Data covers a range of selected student and training characteristics in the following categories and years:

  • 2014, 2015, 2016 program enrolments
  • 2014, 2015, 2016 subject enrolments
  • 2014, 2015, 2016  program completions.

Total VET students and courses data is reported for the calendar year. Program enrolments are the qualifications, courses and skill sets in which students are enrolled in a given period. For students enrolled in multiple programs, all programs are counted. Program completion indicates that a student has completed a structured and integrated program of education or training. Location data uses student residence.  Subject enrolment is registration of a student at a training delivery location for the purpose of undertaking a module, unit of competency or subject. For more information on the terms and definitions please refer to the Total VET students and courses: terms and definitions document. 

Low counts (less than 5) are not reported to protect client confidentiality. 

Percentages are rounded to one decimal place.  This can lead to situations where the total sum of proportions in a chart may not add up to exactly 100%.

RII Resources and Infrastructure Industry Training Package apprentice and trainee data has been extracted from the National Apprentice and Trainee Collection, including:

  • 2010 to 2016 commencements
  • 2010 to 2016 completions 
  • 2016 apprentices and trainees in-training October to December 2016 collection, by qualification and state and territory of data submitter.

Priority skills data have been extracted from the Mining, Drilling and Civil Infrastructure Industry Skills Forecast and Proposed Schedule of Work.

Burning Glass Technologies: Labour Insight – real-time labour market information tool <http://www.burning-glass.com> 2017.

  • Job advertisements from all of Australia from January 2014 to August 2017 are included in the analysis. Data shown is the top five advertised VET-related occupations (1–6 digit level Technicians and Trades Workers, Labourers and Machinery Operators and Drivers) in the Exploration and Other Mining Support Services sector and the top five locations and employers according to job advertisements.

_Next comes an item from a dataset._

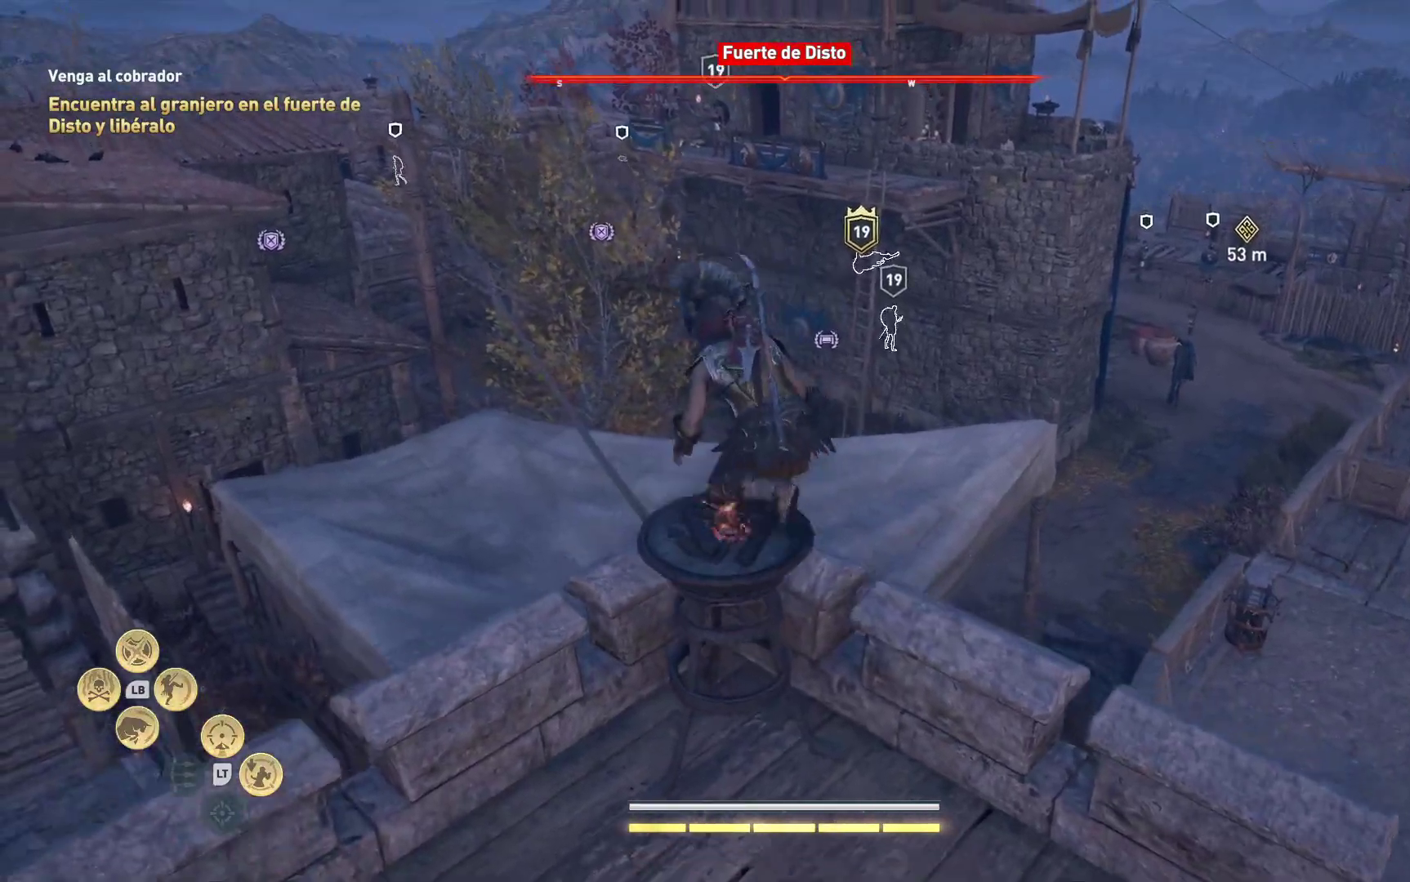
{"buttons": [], "left_stick": "up", "right_stick": "center", "events": [[133, "left_stick", "up"], [217, "A", "up"]]}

Skills data has also been extracted from the Burning Glass labour insights job vacancy data tool. Data shown is the proportion of job advertisements which request generic skills for VET-related occupations (1–6 digit level Technicians and Trades Workers, Labourers and Machinery Operators and Drivers) in the Exploration and Other Mining Support Services sector.